Nearly 35 years ago, as an undergraduate, I took a course in "Differential Psychology." The course in "individual vs. group differences" was essentially a "nature vs. nuture" course as applied to mental traits. We studied the contribution of genetics vs. environment for a wide variety of things including schizoprhenia, other pyschopathology, addiction, criminality and just extroversion vs. introversion. However, nearly half the semester involved the studying the comparative influence of genetics vs. environment for intelligence and I found that discussion particularly fascinating.
We reviewed a wide number of statistical studies evaluating the question. Many of the studies involved identical twins raised apart from each other. Because they are identical genetically presumably any differences in their intelligence would be attributable to environment while similarities beyond those of the general population should be attributable to genetics.
What we reviewed in the late 70s indicated that genetics had a strong contribution to intelligence but there was also an environmental component. Even so, it appeared that the genetic contribution might be as high as 80% (which means environment could still move intelligence by around a standard deviation, both up and down, creating two standard deviations of variance from a poor vs. enhancing environment).
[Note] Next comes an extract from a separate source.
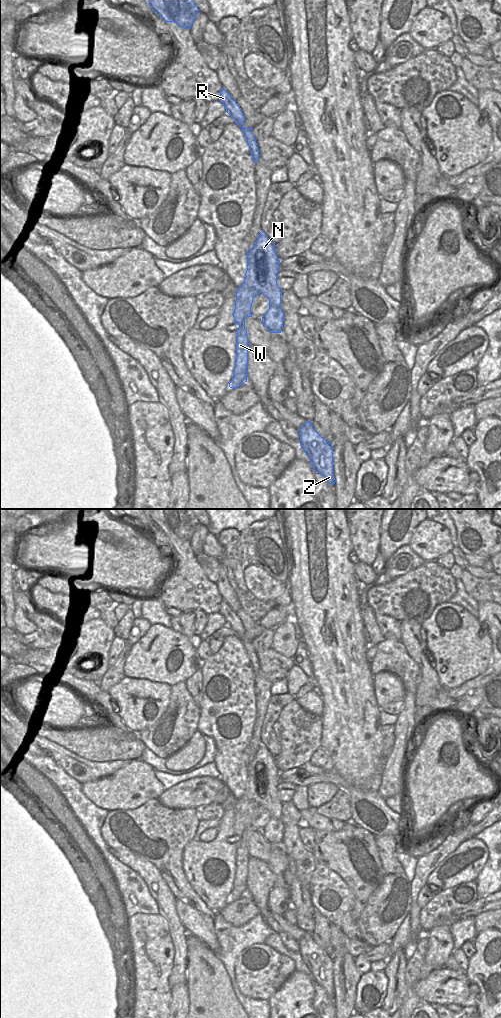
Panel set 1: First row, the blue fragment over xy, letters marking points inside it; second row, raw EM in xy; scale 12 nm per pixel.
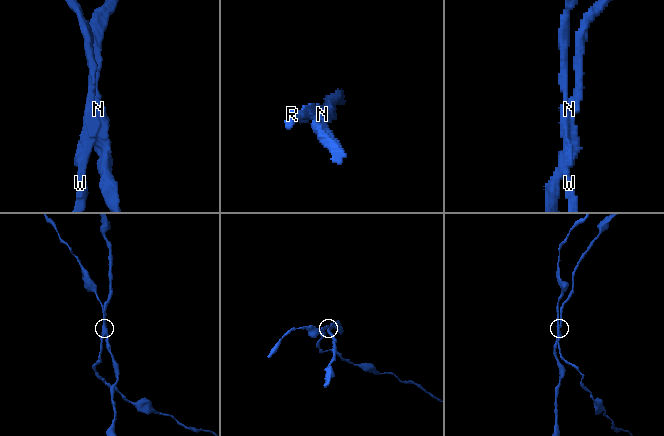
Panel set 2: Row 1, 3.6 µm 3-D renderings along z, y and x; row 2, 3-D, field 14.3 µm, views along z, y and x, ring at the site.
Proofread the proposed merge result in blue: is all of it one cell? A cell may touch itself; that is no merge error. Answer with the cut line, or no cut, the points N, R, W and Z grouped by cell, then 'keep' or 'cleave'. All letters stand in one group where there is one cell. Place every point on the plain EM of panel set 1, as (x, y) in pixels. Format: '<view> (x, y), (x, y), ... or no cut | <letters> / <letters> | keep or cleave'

To say the least, the research has moved on. Scientists are now identifying the specific genes associated with high IQ.
It will only be a matter of time before parents can test for the presence of these desirable high IQ genes in utero. Or to take it even further, they could artificially fertilize any number of "bench embyros" and then pick only those containing the most desirable high IQ genes to inseminate.
"The world is a mess and I just need to rule it." --Dr. Horrible.